Of civil and conscientious servants

JANUARY 19 — The early retirement of Malaysian Anti-Corruption Commission’s (MACC) Special Operations Division director Bahri Mohd Zin recently gained much media and public attention particularly because he reportedly gave his frustration with MACC’s investigation of the controversial SRC International Sdn Bhd, which did not end up in court, as the reason for what looks like a principled decision to leave the anti-graft agency. 

Such a career end certainly raised eyebrows in the country as it is not often we get high-ranking government officials – let alone ruling politicians, many of whom are thick-skinned – who’d leave their comfy positions on the basis of principle. If anything, many of them would desperately hang on to these positions for dear life. 

But what’s extraordinary about this case is that public curiosity and concern became especially heightened when MACC subsequently claimed that Bahri had told the Commission that he did not make such a statement. 

This, in turn, caused a furore when the latter insisted that MACC never contacted him ever since his much-publicised retirement and thus he never issued a denial of that nature. 

The Bahri retirement saga also triggered a knee-jerk reaction from the government. Coming hard on the heels of this case, Minister in the Prime Minister’s Department Azalina Othman Said warned that stern action will be taken against civil servants, serving as well as retired, who “defame” the government. 

Her warning demands close examination as it has deep implications on human rights, transparency and accountability as well as the conscience and professional ethics of civil servants in general. Besides, it can give rise to serious misunderstanding and confusion. 

It is important for us to bear in mind that not all revelations should necessarily be deemed as actions aimed at smearing the public image of the government or, worse still, acts of mischief and treason. 

There are indeed exposes that are vital and necessary in the fight against administrative mismanagement and corruption and the call for accountability, which incidentally is part and parcel of the rationale behind the call for a Freedom of Information law. 

What constitutes “defamation”? “Defamation”, according to the Cambridge Dictionary, is an act of damaging “the reputation of a person or group by saying or writing bad things about them that are not true.” 

The law of defamation will take its course if and when the maligned party – in this case, the government or its ministers – decides to take legal action against the defaming party if it feels that its political legitimacy, standing and public image have been severely affected or undermined. 

On the other hand, if what is revealed by civil servants concerned about the government is true, such as corruption and mismanagement of state resources that corrode the government machinery and efficiency, then the very act of disclosing information should not be criminalised and whistleblowers in the civil service should not be unduly penalised. 

In fact, whistleblowers should be sufficiently protected by law so that they would not be victimised or left in the cold. In many ways, these individuals can be considered patriots who put their jobs, if not lives, on the line. 

To reiterate, this is why an act of exposing information regarding certain aspects of the government should not be summarily dismissed as something necessarily sinister, especially when it involves incriminating evidence of financial impropriety or embezzlement of state coffers as it has been the case in Malaysia in recent times. 
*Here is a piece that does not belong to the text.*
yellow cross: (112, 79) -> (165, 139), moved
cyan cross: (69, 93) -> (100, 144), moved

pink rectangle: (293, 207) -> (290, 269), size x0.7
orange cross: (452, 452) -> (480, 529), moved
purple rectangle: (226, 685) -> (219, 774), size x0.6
It is useful to remember at this juncture what American writer-humourist Mark Twain said: “Loyalty to the country always. Loyalty to the government when it deserves it.” 
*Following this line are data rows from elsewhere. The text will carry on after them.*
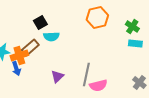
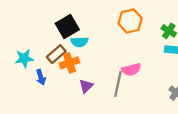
black square: (40, 22) -> (67, 26), size x1.5
orange cross: (19, 56) -> (69, 63), moved
pink semicircle: (98, 86) -> (131, 69), moved

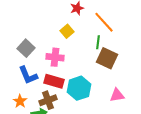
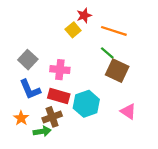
orange line: (104, 22) -> (114, 31), turned -30
yellow square: (67, 31) -> (73, 30), moved
green line: (98, 42) -> (107, 53), turned -56
pink triangle: (117, 95) -> (128, 111), turned 42

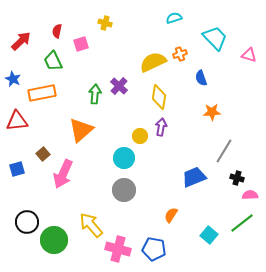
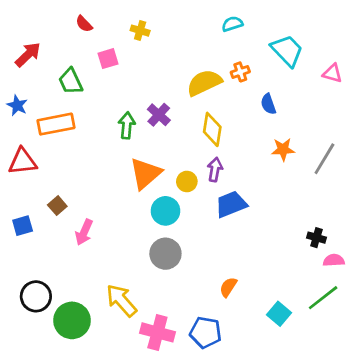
red semicircle: (57, 31) -> (84, 24), moved, turned -56
orange triangle: (81, 130) -> (145, 173), moved
gray line: (224, 151) -> (324, 159), moved
pink arrow: (63, 174) -> (84, 232), size x0.7
blue trapezoid: (194, 177) -> (231, 204), moved

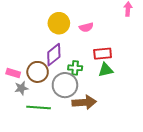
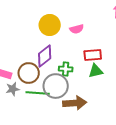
green line: (39, 107) -> (38, 93), moved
So such information expose should be interpreted as an act of loyalty to the country, which should prevail over loyalty to the government of the day, especially if and when the political legitimacy of the government becomes suspect owing to, say, financial scandals. 

As long as a democratic government is run by mere mortals who are fallible, there’s always a possibility of political and financial impropriety that may be committed by the ruling politicians, and hence there has to be checks and balances via the principle of separation of powers among the three branches of government, i.e. the executive, legislative and judiciary, as well as whistleblowers and free media. 

For, if whistleblowers were criminalised or accused of being unpatriotic, then, for example, the Watergate scandal, which shook the Nixon administration in the 1970s, would not have been unearthed had the famous informant Deep Throat not stepped out to help halt the rot in the state establishment. 

And President Richard Nixon would not have to resign from his position – because of his political misconduct that was exposed eventually by the press. 

This is, of course, not to say that anything and everything from and about the government, especially official documents that are meant to be secret, should be aired in public. 

That is why there are laws to prevent this, such as the Official Secrets Act (OSA), so that vital documents and data do not fall into the hands of the country’s enemies. In this regard, our OSA needs to be fine-tuned as its definition of “official secrets” is too broad and all-encompassing. Only sensitive information that affects the security of the country should be kept secret. 

Indeed, it is the patriotic duty of particularly conscientious civil servants, both working and retired, to report or reveal any case of graft or political impropriety that occurs in the government administration which in the long run would jeopardise the prosperity, welfare and security of the citizenry and the country as a whole. 

This act of divulging is also one way to halt corruption and leakages from being normalised and deeply entrenched in our beloved society, if it hasn’t already. To keep quiet about it would do a disservice to the entire nation. 

* This is the personal opinion of the columnist.